[Plain-text document sources]
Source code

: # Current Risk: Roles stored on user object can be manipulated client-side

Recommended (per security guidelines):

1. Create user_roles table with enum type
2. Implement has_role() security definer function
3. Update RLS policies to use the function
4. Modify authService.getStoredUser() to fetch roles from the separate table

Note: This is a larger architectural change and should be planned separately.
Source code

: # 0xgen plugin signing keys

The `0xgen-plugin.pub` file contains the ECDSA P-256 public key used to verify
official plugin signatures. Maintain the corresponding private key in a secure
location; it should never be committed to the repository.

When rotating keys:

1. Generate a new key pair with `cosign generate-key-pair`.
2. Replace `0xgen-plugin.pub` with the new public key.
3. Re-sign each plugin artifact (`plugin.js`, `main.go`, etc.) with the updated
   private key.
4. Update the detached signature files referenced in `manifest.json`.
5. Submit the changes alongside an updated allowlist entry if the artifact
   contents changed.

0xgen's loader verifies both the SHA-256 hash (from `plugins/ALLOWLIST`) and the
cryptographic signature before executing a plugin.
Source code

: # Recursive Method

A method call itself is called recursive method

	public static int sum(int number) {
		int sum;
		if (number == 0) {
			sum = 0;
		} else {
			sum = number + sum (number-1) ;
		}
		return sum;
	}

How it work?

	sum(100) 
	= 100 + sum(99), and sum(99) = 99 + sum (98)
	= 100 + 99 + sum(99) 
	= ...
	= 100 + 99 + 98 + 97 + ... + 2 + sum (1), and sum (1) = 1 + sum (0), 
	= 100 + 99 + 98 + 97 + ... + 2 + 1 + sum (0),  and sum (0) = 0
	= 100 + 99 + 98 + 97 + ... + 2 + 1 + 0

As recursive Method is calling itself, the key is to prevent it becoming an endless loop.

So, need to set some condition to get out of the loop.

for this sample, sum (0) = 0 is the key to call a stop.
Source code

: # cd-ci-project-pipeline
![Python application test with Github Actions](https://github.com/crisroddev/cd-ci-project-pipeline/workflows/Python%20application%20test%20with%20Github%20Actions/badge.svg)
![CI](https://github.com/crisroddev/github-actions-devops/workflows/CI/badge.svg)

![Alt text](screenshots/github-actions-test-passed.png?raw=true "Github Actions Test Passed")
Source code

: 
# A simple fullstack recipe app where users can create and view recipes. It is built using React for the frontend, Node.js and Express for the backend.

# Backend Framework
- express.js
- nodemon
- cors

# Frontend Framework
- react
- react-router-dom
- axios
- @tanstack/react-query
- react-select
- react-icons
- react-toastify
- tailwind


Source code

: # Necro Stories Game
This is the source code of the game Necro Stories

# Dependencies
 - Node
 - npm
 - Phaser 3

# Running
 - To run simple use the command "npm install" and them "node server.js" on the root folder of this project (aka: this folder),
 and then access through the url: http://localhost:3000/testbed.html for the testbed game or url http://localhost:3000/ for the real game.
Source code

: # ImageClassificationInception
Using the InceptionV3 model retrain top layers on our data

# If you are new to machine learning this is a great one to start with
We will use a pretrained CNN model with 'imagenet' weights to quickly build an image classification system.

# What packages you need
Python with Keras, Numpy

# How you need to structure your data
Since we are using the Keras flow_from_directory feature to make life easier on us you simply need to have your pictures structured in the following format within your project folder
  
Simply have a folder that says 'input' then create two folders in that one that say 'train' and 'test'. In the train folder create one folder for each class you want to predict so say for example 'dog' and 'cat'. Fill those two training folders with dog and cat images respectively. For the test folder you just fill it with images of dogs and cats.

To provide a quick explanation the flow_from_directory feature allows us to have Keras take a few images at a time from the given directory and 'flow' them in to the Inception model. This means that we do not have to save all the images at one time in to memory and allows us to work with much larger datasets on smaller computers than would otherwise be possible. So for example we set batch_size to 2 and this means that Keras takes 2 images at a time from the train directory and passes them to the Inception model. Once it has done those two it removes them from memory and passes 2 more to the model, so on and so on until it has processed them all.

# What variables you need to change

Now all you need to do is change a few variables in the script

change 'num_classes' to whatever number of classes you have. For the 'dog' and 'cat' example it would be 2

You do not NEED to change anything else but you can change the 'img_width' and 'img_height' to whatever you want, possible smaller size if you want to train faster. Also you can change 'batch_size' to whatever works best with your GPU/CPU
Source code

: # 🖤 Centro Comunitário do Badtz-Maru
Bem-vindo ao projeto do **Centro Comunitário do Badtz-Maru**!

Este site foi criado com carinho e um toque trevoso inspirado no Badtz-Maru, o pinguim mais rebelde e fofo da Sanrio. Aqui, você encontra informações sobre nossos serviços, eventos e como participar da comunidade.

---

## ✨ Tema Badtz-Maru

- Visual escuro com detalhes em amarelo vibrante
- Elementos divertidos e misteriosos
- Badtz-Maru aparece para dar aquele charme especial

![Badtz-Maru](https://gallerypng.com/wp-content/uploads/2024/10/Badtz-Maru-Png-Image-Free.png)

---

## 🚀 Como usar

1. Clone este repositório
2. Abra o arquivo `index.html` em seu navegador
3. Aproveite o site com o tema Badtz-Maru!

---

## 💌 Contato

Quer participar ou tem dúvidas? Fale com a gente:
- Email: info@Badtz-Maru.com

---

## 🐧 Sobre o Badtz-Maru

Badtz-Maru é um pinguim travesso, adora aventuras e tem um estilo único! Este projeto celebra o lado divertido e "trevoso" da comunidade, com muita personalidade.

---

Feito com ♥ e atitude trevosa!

Work order: Reproduce the items above with "ECDSA P-256" replaced by "Ed25519" wherever it occurs, leaving everything else unchanged.

Written solution:
Source code

: # Current Risk: Roles stored on user object can be manipulated client-side

Recommended (per security guidelines):

1. Create user_roles table with enum type
2. Implement has_role() security definer function
3. Update RLS policies to use the function
4. Modify authService.getStoredUser() to fetch roles from the separate table

Note: This is a larger architectural change and should be planned separately.
Source code

: # 0xgen plugin signing keys

The `0xgen-plugin.pub` file contains the Ed25519 public key used to verify
official plugin signatures. Maintain the corresponding private key in a secure
location; it should never be committed to the repository.

When rotating keys:

1. Generate a new key pair with `cosign generate-key-pair`.
2. Replace `0xgen-plugin.pub` with the new public key.
3. Re-sign each plugin artifact (`plugin.js`, `main.go`, etc.) with the updated
   private key.
4. Update the detached signature files referenced in `manifest.json`.
5. Submit the changes alongside an updated allowlist entry if the artifact
   contents changed.

0xgen's loader verifies both the SHA-256 hash (from `plugins/ALLOWLIST`) and the
cryptographic signature before executing a plugin.
Source code

: # Recursive Method

A method call itself is called recursive method

	public static int sum(int number) {
		int sum;
		if (number == 0) {
			sum = 0;
		} else {
			sum = number + sum (number-1) ;
		}
		return sum;
	}

How it work?

	sum(100) 
	= 100 + sum(99), and sum(99) = 99 + sum (98)
	= 100 + 99 + sum(99) 
	= ...
	= 100 + 99 + 98 + 97 + ... + 2 + sum (1), and sum (1) = 1 + sum (0), 
	= 100 + 99 + 98 + 97 + ... + 2 + 1 + sum (0),  and sum (0) = 0
	= 100 + 99 + 98 + 97 + ... + 2 + 1 + 0

As recursive Method is calling itself, the key is to prevent it becoming an endless loop.

So, need to set some condition to get out of the loop.

for this sample, sum (0) = 0 is the key to call a stop.
Source code

: # cd-ci-project-pipeline
![Python application test with Github Actions](https://github.com/crisroddev/cd-ci-project-pipeline/workflows/Python%20application%20test%20with%20Github%20Actions/badge.svg)
![CI](https://github.com/crisroddev/github-actions-devops/workflows/CI/badge.svg)

![Alt text](screenshots/github-actions-test-passed.png?raw=true "Github Actions Test Passed")
Source code

: 
# A simple fullstack recipe app where users can create and view recipes. It is built using React for the frontend, Node.js and Express for the backend.

# Backend Framework
- express.js
- nodemon
- cors

# Frontend Framework
- react
- react-router-dom
- axios
- @tanstack/react-query
- react-select
- react-icons
- react-toastify
- tailwind


Source code

: # Necro Stories Game
This is the source code of the game Necro Stories

# Dependencies
 - Node
 - npm
 - Phaser 3

# Running
 - To run simple use the command "npm install" and them "node server.js" on the root folder of this project (aka: this folder),
 and then access through the url: http://localhost:3000/testbed.html for the testbed game or url http://localhost:3000/ for the real game.
Source code

: # ImageClassificationInception
Using the InceptionV3 model retrain top layers on our data

# If you are new to machine learning this is a great one to start with
We will use a pretrained CNN model with 'imagenet' weights to quickly build an image classification system.

# What packages you need
Python with Keras, Numpy

# How you need to structure your data
Since we are using the Keras flow_from_directory feature to make life easier on us you simply need to have your pictures structured in the following format within your project folder
  
Simply have a folder that says 'input' then create two folders in that one that say 'train' and 'test'. In the train folder create one folder for each class you want to predict so say for example 'dog' and 'cat'. Fill those two training folders with dog and cat images respectively. For the test folder you just fill it with images of dogs and cats.

To provide a quick explanation the flow_from_directory feature allows us to have Keras take a few images at a time from the given directory and 'flow' them in to the Inception model. This means that we do not have to save all the images at one time in to memory and allows us to work with much larger datasets on smaller computers than would otherwise be possible. So for example we set batch_size to 2 and this means that Keras takes 2 images at a time from the train directory and passes them to the Inception model. Once it has done those two it removes them from memory and passes 2 more to the model, so on and so on until it has processed them all.

# What variables you need to change

Now all you need to do is change a few variables in the script

change 'num_classes' to whatever number of classes you have. For the 'dog' and 'cat' example it would be 2

You do not NEED to change anything else but you can change the 'img_width' and 'img_height' to whatever you want, possible smaller size if you want to train faster. Also you can change 'batch_size' to whatever works best with your GPU/CPU
Source code

: # 🖤 Centro Comunitário do Badtz-Maru
Bem-vindo ao projeto do **Centro Comunitário do Badtz-Maru**!

Este site foi criado com carinho e um toque trevoso inspirado no Badtz-Maru, o pinguim mais rebelde e fofo da Sanrio. Aqui, você encontra informações sobre nossos serviços, eventos e como participar da comunidade.

---

## ✨ Tema Badtz-Maru

- Visual escuro com detalhes em amarelo vibrante
- Elementos divertidos e misteriosos
- Badtz-Maru aparece para dar aquele charme especial

![Badtz-Maru](https://gallerypng.com/wp-content/uploads/2024/10/Badtz-Maru-Png-Image-Free.png)

---

## 🚀 Como usar

1. Clone este repositório
2. Abra o arquivo `index.html` em seu navegador
3. Aproveite o site com o tema Badtz-Maru!

---

## 💌 Contato

Quer participar ou tem dúvidas? Fale com a gente:
- Email: info@Badtz-Maru.com

---

## 🐧 Sobre o Badtz-Maru

Badtz-Maru é um pinguim travesso, adora aventuras e tem um estilo único! Este projeto celebra o lado divertido e "trevoso" da comunidade, com muita personalidade.

---

Feito com ♥ e atitude trevosa!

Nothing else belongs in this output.